Les dérives néfastes du mécanisme de la Convention judiciaire d’intérêt public

La convention judiciaire d’intérêt public (CJIP) a été introduite en droit français par la loi n° 2016-1691 du 9 décembre 2016 relative à la transparence, à la lutte contre la corruption et à la modernisation de la vie économique dite Sapin 2. Conçue comme un mécanisme alternatif aux poursuites, elle a été pensée comme un arsenal anticorruption en mesure de rivaliser avec le dispositif américain et son applicabilité extraterritoriale. 

Par Laura Rousseau et Nada Nabih le 16 Mai 2022

Sa création, critiquée par notre association Sherpa1, semble donc avoir été motivée principalement par le souci de protéger les intérêts des entreprises françaises dans un contexte de guerre économique, à la suite notamment de l’amende infligée aux États-Unis à Alstom pour des faits de corruption internationale et du rachat de sa branche « énergie » par General Electric.

Mais depuis sa création, force est de constater que le champ d’application de ces conventions, déjà conçu trop largement à l’origine, tend à s’étendre à d’autres domaines et infractions, écartant cet instrument de son objectif initial, quitte à mettre en danger la réponse pénale contre les agissements des entreprises délinquantes, au détriment des droits de l’homme et de l’environnement et en contradiction avec les exigences de clarté et de prévisibilité de la loi.
------------------------------------------------------------------------
▶ [Consigne A]
Répondez aux questions suivantes à partir du texte sur la CJIP.
(i) Quelle loi a introduit la CJIP en droit français ?
(ii) Quelle entreprise a reçu une amende aux États-Unis pour des faits de corruption internationale ?
(iii) Selon le texte, au détriment de quoi l'extension du champ d'application de ces conventions se fait-elle ?
▶ [Consigne B]
Dans le texte sur la CJIP, recopiez le passage qui commence par « La convention judiciaire d’intérêt public (CJIP) » et s'arrête après « son applicabilité extraterritoriale. ». Remplacez « arsenal anticorruption » par « outil anticorruption ».

▶ [Extrait des données]
------------------------------------------------------------------------
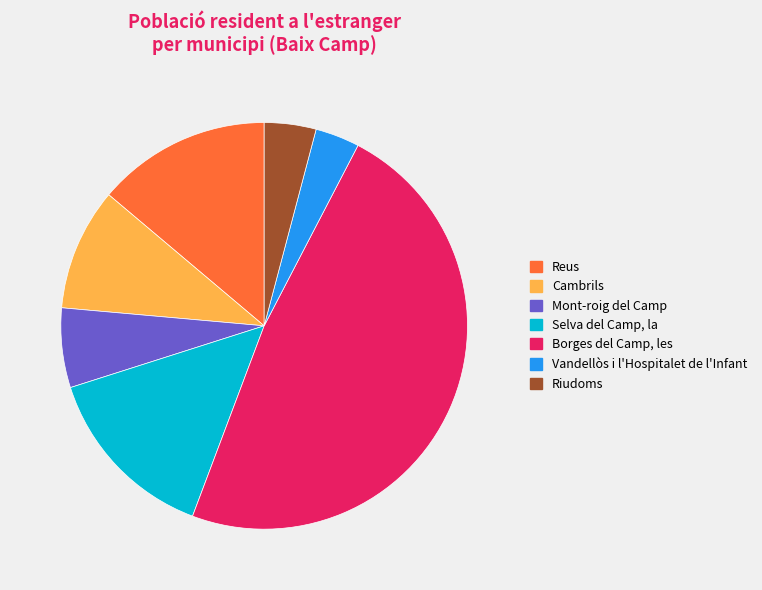

Rank the categories by value from highest to lowest.

Borges del Camp, les, Selva del Camp, la, Reus, Cambrils, Mont-roig del Camp, Riudoms, Vandellòs i l'Hospitalet de l'Infant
------------------------------------------------------------------------
▶ [Corrigé détaillé A]
(i) La loi n° 2016-1691 du 9 décembre 2016, dite Sapin 2.
(ii) Alstom.
(iii) Des droits de l'homme et de l'environnement.

▶ [Corrigé détaillé B]
La convention judiciaire d’intérêt public (CJIP) a été introduite en droit français par la loi n° 2016-1691 du 9 décembre 2016 relative à la transparence, à la lutte contre la corruption et à la modernisation de la vie économique dite Sapin 2. Conçue comme un mécanisme alternatif aux poursuites, elle a été pensée comme un outil anticorruption en mesure de rivaliser avec le dispositif américain et son applicabilité extraterritoriale.